*"When quantized, Mistral Small 3 can be run privately on a single RTX 4090 or a...

jszymborski · 2025-01-30T15:55:04 1738252504

The trouble now is finding an RTX 4090.

hnuser123456 · 2025-01-30T16:46:56 1738255616

RTX 3090s are easy to find and work just as well.

petercooper · 2025-01-30T17:26:27 1738257987

Running the Q4 quant (14GB or so in size) at 46 tok/sec on a 3090 Ti right now if anyone's curious to performance. Want the headroom to try and max out the context.

earleybird · 2025-01-31T04:51:23 1738299083

Interesting - _q4 on a pair of 12Gb 3060s it runs at 20 tok/sec. _q8 (25Gb) on same is about 4 tok/sec.
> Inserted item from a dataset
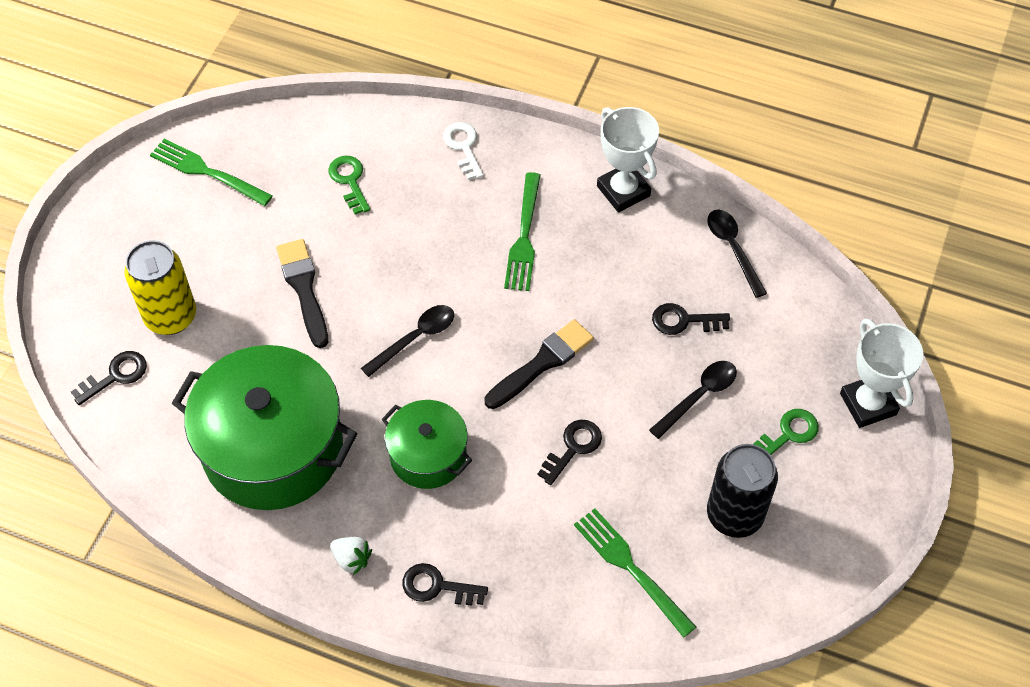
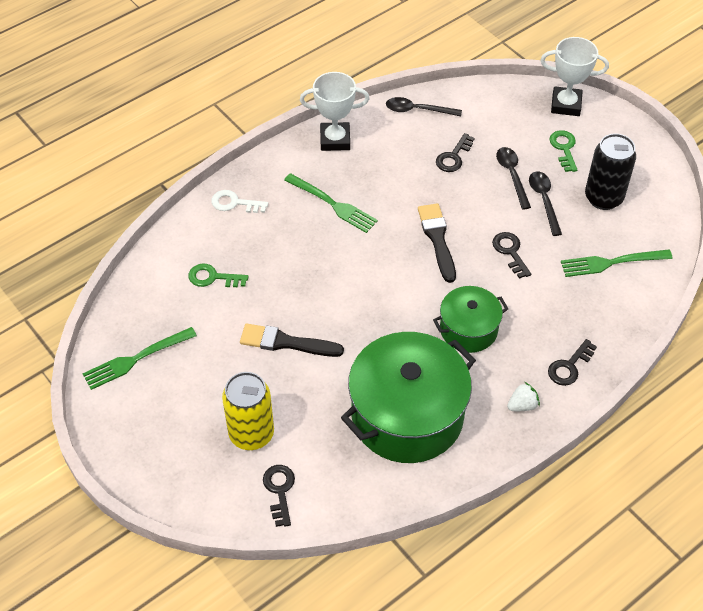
camera: 60 degrees left, 5 degrees down
(415, 338) = (372, 297): black spoon -> black spoon (544, 200)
petercooper · 2025-01-31T13:19:46 1738329586

~360GB/s memory bandwidth on the 3060, versus ~1008GB/s on the 3090 Ti probably accounts for that.

Given that, I'd expect a single 3060 (if a large enough one existed) to run at about 16 tok/s so 20 tok/s on two isn't bad not being NVLinked.

benkaiser · 2025-01-31T03:29:12 1738294152

Runs on an AMD 7900 XTX at about ~20 tokens per second using LM Studio + Vulkan.